Review of a MAR Audit revealed Metronidazole doses were documented as "Not Given" on the following dates:
06/21/19 at 6:00 a.m.
06/23/19 at 2:00 p.m.
06/23/19 at 10:00 p.m.
06/24/19 at 6:00 a.m.

In an interview on 07/09/19 at 8:40 a.m. with S3DQM, she verified, according to the MAR Audit Report, that Patient #3 had missed 4 doses of Metronidazole. She stated the reason the Metronidazole had not been given was because Patient #3 was NPO. She reported no occurrence/event report had been written and indicated the physician was not notified about the missed doses because the patient was NPO.

In an interview on 07/09/19 at 9:30 a.m. with S4Pharm regarding the MAR Audit Report, he confirmed Patient #4 had missed 4 doses of metronidazole and the nurses had written in the comment section that the patient was NPO. S4Pharm indicated he does not follow up on this and the missed doses were considered "excused". S4Pharm explained the investigation into the missed medication doses had ended after being told, by staff, that the patient was NPO.

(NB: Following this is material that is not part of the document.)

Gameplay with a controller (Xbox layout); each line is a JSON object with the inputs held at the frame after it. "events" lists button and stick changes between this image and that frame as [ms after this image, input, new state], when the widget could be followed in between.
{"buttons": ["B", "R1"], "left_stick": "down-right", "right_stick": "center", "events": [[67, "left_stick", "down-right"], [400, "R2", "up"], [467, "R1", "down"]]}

In an interview on 07/10/19 at 3:20 p.m. with S9LPN, she reported if a patient is NPO and is on oral medication, you must notify the physician before omitting the dose.

In an interview on 07/11/19 at 3:00 p.m. with S10LPN, she reported if a patient is NPO and on ordered oral medications, you do not give the medication, and you do not notify the physician.


Patient #7
Review of Patient #7's electronic medical record on 07/09/19 at 1:10 p.m., with the guidance of S5RT, revealed the patient was a 43 year old admitted on 02/11/19 with admission diagnoses of Osteomyelitis and MRSA. Further review revealed the patient was discharged on 03/18/19.

Review of Patient #7's physican's orders revealed an order on 02/22/19 for Ancef IVPB every 8 hours for infection.

Review of the hospital's Medication Event Report revealed Patient #7 had missed a dose of Ancef on 03/14/19 at 6:00 a.m. Further review revealed S2CCO had completed an event report notifying the nurse whom omitted the antibiotic. Additional review revealed no documented evidence that the physician was notified of the missed medication dose on 03/14/19 at 6:00 a.m.

In an interview on 07/09/19 at 9:35 a.m. with S4Pharm regarding Patient #7 missing a dose of antibiotic, he stated he identifies the medication was omitted and he notifies S2CCO. He further stated S2CCO handles the event report after this point. S4Pharm stated he did not know if the physician was notified of the omitted dose of antibiotic.